Jemina, The Mountain Girl

A Wild Thing

It was night in the mountains of Kentucky. Wild hills rose on all sides. Swift mountain streams flowed rapidly up and down the mountains.

Jemima Tantrum was down at the stream, brewing whiskey at the family still.

She was a typical mountain girl.

Her feet were bare. Her hands, large and powerful, hung down below her knees. Her face showed the ravages of work. Although but sixteen, she had for over a dozen years been supporting her aged pappy and mappy by brewing mountain whiskey. From time to time she would pause in her task, and, filling a dipper full of the pure, invigorating liquid, would drain it off--then pursue her work with renewed vigor.

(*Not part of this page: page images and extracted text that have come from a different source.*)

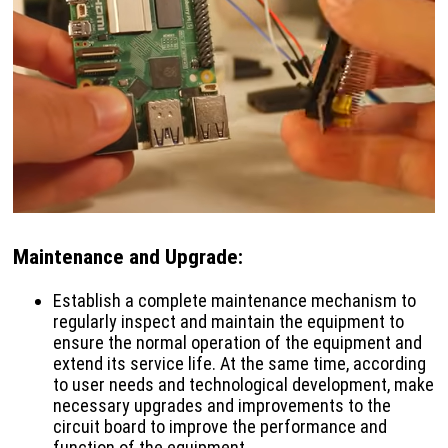
Maintenance and Upgrade
:
Establish a complete maintenance mechanism to
regularly inspect and maintain the equipment to
ensure the normal operation of the equipment and
extend its service life. At the same time, according
to user needs and technological development, make
necessary upgrades and improvements to the
circuit board to improve the performance and
function of the equipment.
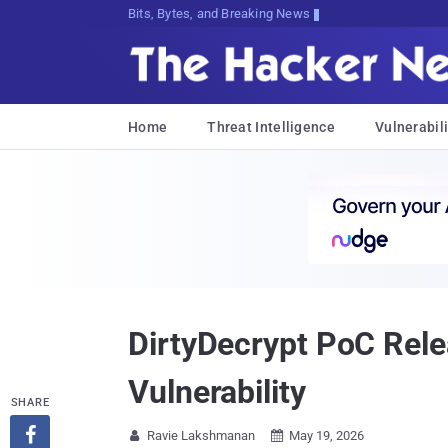
Bits, Bytes, and Breaking News
Home
Threat Intelligence
Vulnerabili
DirtyDecrypt PoC Rel
Vulnerability
SHARE

Ravie Lakshmanan
May 19, 2026


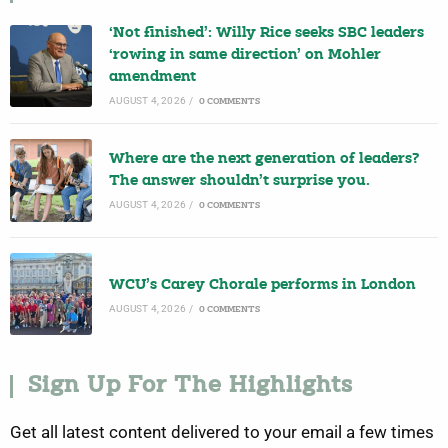
‘Not finished’: Willy Rice seeks SBC leaders
‘rowing in same direction’ on Mohler
amendment
AUGUST 4, 2026
/
0 COMMENTS
Where are the next generation of leaders?
The answer shouldn’t surprise you.
AUGUST 4, 2026
/
0 COMMENTS
WCU’s Carey Chorale performs in London
AUGUST 4, 2026
/
0 COMMENTS
Sign Up For The Highlights
Get all latest content delivered to your email a few times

She would place the rye in the vat, thresh it out with her feet and, in twenty minutes, the completed product would be turned out.

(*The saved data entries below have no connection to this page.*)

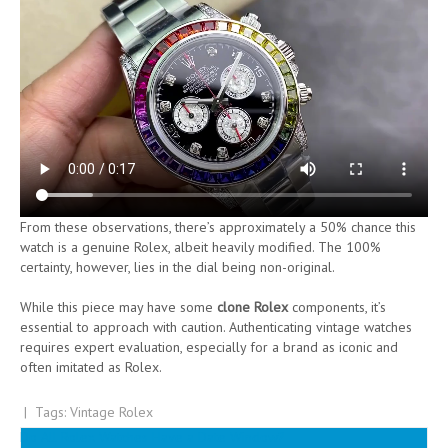
From these observations, there’s approximately a 50% chance this
watch is a genuine Rolex, albeit heavily modified. The 100%
certainty, however, lies in the dial being non-original.
While this piece may have some
clone Rolex
components, it’s
essential to approach with caution. Authenticating vintage watches
requires expert evaluation, especially for a brand as iconic and
often imitated as Rolex.
| Tags:
Vintage Rolex
Post
Do All Rolex Watches Have a Date Window?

A sudden cry made her pause in the act of draining a dipper and look up.

"Hello," said a voice. It came from a man clad in hunting boots reaching to his neck, who had emerged.

"Can you tell me the way to the Tantrums' cabin?"

"Are you uns from the settlements down thar?"

She pointed her hand down to the bottom of the hill, where Louisville lay. She had never been there; but once, before she was born, her great-grandfather, old Gore Tantrum, had gone into the settlements in the company of two marshals, and had never come back. So the Tantrums from generation to generation, had learned to dread civilization.

The man was amused. He laughed a light tinkling laugh, the laugh of a Philadelphian. Something in the ring of it thrilled her. She drank off another dipper of whiskey.

"Where is Mr. Tantrum, little girl?" he asked, not without kindness.

She raised her foot and pointed her big toe toward the woods. "Thar in the cabing behind those thar pines. Old Tantrum air my old man."

The man from the settlements thanked her and strode off. He was fairly vibrant with youth and personality. As he walked along he whistled and sang and turned handsprings and flapjacks, breathing in the fresh, cool air of the mountains.

The air around the still was like wine.

Jemina Tantrum watched him entranced. No one like him had ever come into her life before.

She sat down on the grass and counted her toes. She counted eleven. She had learned arithmetic in the mountain school.